Exercise: Read the records beneath this task and copy every line that contains the string "followed".

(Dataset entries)
□ □ □ □

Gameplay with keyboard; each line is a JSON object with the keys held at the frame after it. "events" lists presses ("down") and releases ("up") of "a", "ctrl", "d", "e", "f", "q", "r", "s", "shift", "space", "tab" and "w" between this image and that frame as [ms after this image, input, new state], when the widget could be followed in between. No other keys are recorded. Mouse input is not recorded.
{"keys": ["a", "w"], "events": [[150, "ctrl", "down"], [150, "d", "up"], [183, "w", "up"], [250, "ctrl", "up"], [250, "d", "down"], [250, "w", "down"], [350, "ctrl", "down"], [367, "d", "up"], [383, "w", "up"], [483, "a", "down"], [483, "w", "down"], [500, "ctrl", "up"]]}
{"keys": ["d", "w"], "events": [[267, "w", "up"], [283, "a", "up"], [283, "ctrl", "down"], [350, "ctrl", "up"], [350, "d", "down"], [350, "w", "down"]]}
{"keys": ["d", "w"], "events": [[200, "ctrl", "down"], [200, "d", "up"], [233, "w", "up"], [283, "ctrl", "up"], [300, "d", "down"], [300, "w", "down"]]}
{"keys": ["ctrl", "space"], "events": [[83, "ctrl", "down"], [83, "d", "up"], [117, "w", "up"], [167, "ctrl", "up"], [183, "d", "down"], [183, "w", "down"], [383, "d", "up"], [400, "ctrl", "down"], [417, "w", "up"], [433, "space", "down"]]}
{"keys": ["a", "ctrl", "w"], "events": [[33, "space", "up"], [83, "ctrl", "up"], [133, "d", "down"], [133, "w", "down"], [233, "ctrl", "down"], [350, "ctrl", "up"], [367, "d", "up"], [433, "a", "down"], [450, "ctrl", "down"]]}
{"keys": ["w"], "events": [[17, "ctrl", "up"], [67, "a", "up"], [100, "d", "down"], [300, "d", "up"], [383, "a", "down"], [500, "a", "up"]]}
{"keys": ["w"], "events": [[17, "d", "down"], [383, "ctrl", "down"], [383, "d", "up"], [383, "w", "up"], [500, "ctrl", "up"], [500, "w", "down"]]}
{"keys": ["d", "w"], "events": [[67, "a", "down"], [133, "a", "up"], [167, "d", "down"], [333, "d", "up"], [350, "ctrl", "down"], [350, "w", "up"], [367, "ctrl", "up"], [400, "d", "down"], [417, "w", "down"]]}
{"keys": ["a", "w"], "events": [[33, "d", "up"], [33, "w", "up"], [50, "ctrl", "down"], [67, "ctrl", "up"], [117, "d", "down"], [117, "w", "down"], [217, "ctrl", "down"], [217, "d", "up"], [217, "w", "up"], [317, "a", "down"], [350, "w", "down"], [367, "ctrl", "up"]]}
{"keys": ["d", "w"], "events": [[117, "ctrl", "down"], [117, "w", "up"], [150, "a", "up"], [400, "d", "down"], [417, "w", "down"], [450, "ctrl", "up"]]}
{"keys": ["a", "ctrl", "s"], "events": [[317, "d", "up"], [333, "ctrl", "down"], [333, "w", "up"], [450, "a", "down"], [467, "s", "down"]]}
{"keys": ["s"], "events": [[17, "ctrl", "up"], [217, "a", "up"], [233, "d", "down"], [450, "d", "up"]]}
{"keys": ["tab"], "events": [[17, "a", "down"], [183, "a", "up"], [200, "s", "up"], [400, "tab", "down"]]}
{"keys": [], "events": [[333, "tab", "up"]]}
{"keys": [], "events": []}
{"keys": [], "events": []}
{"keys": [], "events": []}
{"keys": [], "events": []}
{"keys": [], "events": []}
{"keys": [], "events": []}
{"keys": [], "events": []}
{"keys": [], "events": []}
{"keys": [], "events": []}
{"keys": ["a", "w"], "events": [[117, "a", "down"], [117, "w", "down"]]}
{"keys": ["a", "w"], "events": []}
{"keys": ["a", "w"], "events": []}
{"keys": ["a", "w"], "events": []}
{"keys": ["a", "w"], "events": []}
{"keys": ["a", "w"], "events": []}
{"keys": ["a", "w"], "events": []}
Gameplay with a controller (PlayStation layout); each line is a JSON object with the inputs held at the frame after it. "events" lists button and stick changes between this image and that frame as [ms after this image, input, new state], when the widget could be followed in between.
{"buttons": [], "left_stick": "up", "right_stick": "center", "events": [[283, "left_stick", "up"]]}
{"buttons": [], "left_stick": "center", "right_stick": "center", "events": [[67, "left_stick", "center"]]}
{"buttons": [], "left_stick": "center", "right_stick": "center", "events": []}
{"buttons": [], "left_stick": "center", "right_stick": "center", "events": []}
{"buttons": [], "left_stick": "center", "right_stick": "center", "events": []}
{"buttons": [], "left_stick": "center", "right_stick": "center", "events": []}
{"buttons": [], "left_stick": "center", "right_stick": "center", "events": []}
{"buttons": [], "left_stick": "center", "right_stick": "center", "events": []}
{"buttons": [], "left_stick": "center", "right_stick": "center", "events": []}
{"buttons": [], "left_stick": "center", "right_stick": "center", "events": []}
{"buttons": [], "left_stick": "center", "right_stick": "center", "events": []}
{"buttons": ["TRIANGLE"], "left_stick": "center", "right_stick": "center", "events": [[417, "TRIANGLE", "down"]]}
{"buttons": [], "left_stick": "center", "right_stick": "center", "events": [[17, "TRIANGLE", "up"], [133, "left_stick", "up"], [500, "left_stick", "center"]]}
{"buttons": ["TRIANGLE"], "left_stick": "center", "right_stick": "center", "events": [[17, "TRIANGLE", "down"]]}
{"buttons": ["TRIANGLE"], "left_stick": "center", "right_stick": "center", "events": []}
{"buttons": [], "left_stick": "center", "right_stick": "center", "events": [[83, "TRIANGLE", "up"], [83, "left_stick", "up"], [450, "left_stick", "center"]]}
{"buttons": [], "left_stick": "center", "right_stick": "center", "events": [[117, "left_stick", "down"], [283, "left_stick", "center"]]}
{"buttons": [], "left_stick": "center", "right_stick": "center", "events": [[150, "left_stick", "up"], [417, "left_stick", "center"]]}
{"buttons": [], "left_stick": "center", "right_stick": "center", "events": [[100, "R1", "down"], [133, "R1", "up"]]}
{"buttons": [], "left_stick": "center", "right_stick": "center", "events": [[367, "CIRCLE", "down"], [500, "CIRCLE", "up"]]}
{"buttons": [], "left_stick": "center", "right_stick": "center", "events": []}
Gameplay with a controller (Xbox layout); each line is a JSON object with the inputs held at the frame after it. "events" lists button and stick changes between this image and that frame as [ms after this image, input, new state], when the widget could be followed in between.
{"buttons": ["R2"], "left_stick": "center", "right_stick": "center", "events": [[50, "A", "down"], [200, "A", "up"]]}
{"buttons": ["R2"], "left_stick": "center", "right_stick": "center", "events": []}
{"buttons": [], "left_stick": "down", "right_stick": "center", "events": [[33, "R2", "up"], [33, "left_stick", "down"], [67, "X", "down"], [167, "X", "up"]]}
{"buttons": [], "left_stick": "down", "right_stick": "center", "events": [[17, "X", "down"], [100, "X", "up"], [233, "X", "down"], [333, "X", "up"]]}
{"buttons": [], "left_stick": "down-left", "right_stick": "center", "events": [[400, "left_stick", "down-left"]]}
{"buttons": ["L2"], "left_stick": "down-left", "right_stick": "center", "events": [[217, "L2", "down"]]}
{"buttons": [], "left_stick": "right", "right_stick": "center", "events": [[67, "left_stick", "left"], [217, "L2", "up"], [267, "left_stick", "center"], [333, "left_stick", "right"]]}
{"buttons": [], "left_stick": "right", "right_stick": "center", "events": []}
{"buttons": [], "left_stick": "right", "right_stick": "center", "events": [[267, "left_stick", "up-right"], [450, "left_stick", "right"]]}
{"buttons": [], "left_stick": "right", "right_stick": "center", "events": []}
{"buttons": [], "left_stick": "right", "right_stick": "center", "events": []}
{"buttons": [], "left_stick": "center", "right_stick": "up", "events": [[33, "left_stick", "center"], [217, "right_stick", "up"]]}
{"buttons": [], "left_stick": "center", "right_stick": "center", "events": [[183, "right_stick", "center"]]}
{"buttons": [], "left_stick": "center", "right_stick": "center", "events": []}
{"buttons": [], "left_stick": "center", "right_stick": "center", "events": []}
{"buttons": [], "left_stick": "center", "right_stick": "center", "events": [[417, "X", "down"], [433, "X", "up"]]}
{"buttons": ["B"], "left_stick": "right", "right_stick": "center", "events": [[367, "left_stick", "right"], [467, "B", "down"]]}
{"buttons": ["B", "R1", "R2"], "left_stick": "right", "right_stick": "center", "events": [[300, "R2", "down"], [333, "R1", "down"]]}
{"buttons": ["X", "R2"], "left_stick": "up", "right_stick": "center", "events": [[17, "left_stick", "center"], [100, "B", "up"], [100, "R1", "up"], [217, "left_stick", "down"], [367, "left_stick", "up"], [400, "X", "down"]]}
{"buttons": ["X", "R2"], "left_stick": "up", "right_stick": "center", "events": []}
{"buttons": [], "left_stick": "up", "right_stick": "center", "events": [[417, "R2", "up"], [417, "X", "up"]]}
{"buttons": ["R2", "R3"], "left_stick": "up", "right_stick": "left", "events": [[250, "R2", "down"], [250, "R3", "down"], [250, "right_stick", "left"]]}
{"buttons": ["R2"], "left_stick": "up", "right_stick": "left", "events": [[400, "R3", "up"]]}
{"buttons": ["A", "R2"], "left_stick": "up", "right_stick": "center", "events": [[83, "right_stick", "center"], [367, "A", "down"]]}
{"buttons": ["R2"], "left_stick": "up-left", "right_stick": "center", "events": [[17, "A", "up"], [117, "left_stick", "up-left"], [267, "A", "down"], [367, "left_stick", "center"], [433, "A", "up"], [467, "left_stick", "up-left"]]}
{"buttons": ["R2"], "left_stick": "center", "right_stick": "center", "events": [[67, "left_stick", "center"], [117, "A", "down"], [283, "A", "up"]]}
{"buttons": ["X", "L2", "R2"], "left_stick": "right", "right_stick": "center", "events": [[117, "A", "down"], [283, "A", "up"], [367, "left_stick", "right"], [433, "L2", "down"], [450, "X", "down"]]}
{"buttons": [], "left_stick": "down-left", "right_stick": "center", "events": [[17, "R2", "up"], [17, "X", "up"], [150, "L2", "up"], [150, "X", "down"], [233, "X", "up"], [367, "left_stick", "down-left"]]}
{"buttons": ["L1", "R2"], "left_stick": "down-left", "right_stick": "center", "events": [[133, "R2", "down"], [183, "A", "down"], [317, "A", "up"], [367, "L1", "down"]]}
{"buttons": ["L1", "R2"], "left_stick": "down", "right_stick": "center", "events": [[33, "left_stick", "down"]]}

□ □ □ □

Problem solution:
Gameplay with keyboard; each line is a JSON object with the keys held at the frame after it. "events" lists presses ("down") and releases ("up") of "a", "ctrl", "d", "e", "f", "q", "r", "s", "shift", "space", "tab" and "w" between this image and that frame as [ms after this image, input, new state], when the widget could be followed in between. No other keys are recorded. Mouse input is not recorded.
Gameplay with a controller (PlayStation layout); each line is a JSON object with the inputs held at the frame after it. "events" lists button and stick changes between this image and that frame as [ms after this image, input, new state], when the widget could be followed in between.
Gameplay with a controller (Xbox layout); each line is a JSON object with the inputs held at the frame after it. "events" lists button and stick changes between this image and that frame as [ms after this image, input, new state], when the widget could be followed in between.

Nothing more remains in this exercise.